Rund zehn Rekurse bremsten im letzten Sommer den Plan des Hinwiler Gemeinderates, Parkgebühren zu erheben. Bald ist es doch soweit.

Auch die Parkplätze bei der «Bachtel-Ranch» werden kostenpflichtig – mit einiger Verspätung.

Foto: Till Burgherr

Nach Rechtsstreit: Ab Juni kostet das Parkieren in Hinwil

Mit Münz oder digital

Bald gilt es ernst: Die vor einem Jahr angekündigten Parkgebühren in Hinwil werden Realität – zumindest teilweise.

Mit fast einem Jahr Verzögerung führt der Hinwiler Gemeinderat per 1. Juni Parkgebühren auf dem Gemeindegebiet ein. Ursprünglich war die Einführung auf 1. Juli 2023 geplant, doch diverse Rekurse verzögerten das Projekt. Der Hauptkritikpunkt: Der Gemeinderat wollte auf bargeldloses Bezahlen setzen.

Nun hätten diese Rekurse erledigt werden können, wie der Gemeinderat in einer aktuellen Mitteilung schreibt, «sodass die Gebührenerhebung – ausser auf dem Bachtel in Orn – umgesetzt werden kann».

Stammgäste der «Bachtel-Ranch» hatten im Frühling letzten Jahrs rund 150 Unterschriften gesammelt, um sich mit einem Rekurs gegen die Einführung einer Parkgebühr auf dem Parkplatz in Orn zu wehren. Das Parkieren hätte ab der ersten Minute Fr. 2.50 und maximal 10 Franken pro Tag kosten sollen.

Nur am Wochenende teurer

Der Bezirksrat stützte diesen Rekurs mit der Begründung, dass die Gebühren in Orn den Grundsatz der Verhältnismässigkeit verletzen. Der Gemeinderat hat nun neue Gebühren festgesetzt: So soll das Parkieren in Orn neu pro Stunde einen Franken und maximal sechs Franken unter der Woche kosten – analog zum Rest der Gemeindeparkplätze. Nur am Wochenende wird es in Orn etwas teurer: Parkieren bis zu einer Stunde kostet einen Franken, danach jede weitere Stunde Fr. 2.50 bis maximal 10 Franken für den ganzen Tag.

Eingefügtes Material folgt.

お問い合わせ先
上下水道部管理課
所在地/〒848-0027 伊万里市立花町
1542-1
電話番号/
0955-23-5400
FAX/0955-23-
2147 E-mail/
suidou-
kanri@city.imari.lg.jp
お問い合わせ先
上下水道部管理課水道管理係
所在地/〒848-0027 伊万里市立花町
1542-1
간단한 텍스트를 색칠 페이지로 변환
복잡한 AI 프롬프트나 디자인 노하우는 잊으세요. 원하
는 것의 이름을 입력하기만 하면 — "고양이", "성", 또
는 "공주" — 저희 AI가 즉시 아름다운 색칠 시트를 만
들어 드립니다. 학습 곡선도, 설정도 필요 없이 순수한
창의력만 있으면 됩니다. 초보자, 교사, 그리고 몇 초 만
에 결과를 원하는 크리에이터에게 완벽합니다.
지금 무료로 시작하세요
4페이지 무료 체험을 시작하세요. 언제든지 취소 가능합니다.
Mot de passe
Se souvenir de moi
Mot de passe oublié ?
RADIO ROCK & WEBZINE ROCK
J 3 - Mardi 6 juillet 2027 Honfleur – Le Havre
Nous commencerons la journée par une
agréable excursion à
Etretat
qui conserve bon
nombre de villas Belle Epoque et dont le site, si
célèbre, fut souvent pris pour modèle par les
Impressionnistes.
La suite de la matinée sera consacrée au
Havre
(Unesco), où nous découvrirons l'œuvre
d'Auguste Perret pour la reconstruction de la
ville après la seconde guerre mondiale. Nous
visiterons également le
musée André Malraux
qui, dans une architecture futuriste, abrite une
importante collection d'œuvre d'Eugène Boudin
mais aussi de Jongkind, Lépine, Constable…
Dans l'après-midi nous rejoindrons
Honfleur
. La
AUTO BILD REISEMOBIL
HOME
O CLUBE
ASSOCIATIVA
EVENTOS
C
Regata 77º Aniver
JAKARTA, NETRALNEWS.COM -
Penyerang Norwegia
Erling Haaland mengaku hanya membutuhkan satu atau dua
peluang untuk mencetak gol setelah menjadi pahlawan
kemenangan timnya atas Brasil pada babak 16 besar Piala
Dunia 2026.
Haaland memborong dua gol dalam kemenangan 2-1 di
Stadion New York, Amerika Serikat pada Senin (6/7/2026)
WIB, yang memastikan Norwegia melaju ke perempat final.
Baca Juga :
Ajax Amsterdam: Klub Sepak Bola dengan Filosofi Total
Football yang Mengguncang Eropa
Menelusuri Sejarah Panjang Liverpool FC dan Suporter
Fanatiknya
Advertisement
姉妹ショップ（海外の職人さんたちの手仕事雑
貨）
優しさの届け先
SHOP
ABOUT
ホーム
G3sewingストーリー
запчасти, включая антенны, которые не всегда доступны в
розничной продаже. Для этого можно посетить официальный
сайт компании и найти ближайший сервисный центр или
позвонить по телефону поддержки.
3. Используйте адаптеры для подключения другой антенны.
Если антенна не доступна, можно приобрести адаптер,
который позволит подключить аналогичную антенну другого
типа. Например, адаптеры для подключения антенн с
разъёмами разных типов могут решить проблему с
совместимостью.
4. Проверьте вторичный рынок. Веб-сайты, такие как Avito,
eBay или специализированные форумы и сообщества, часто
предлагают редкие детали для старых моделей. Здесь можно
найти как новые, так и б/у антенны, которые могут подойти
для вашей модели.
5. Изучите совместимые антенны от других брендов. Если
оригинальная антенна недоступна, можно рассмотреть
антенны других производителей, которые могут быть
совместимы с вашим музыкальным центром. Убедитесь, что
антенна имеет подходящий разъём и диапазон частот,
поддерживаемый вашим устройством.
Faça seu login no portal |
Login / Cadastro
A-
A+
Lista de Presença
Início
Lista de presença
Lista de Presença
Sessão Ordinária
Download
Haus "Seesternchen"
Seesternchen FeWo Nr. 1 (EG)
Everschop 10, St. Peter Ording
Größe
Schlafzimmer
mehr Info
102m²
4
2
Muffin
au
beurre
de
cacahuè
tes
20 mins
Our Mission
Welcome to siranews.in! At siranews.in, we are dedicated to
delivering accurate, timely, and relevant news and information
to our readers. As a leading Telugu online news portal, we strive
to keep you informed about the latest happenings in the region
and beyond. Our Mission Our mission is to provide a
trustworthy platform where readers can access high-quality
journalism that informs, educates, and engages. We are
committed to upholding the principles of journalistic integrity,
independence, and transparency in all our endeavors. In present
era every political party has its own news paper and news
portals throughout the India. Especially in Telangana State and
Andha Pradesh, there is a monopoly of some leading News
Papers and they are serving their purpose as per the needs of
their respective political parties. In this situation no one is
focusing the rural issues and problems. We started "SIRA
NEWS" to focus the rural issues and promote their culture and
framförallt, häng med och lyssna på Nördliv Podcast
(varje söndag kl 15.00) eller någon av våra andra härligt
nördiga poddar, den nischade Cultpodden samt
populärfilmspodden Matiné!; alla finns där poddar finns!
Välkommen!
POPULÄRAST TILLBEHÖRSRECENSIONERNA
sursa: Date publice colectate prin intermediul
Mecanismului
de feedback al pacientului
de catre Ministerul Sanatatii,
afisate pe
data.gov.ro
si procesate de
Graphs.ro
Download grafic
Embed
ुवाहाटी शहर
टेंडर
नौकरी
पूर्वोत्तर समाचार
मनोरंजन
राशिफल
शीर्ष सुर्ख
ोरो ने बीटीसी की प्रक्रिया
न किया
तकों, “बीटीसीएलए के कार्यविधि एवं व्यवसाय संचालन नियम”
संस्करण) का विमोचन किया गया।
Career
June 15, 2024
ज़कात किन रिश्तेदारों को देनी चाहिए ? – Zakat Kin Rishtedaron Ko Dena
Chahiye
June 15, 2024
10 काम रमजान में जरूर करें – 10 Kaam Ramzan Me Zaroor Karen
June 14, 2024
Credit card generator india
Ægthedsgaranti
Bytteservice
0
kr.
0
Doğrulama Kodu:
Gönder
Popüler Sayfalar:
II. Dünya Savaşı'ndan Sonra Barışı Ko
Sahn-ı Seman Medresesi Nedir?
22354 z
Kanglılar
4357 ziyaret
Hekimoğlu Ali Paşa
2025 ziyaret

Diese Neufestsetzung wird am 24. Mai amtlich publiziert. Bereits ab Juni werden die Parkplätze auf dem Gemeindeplatz, an der Zürichstrasse, im Eisweiher, in der Badi und in der Sportanlage Hüssenbüel kostenpflichtig. «An allen Standorten kann sowohl mit Bargeld an einer Parkuhr als auch digital bezahlt werden», betont der Gemeinderat.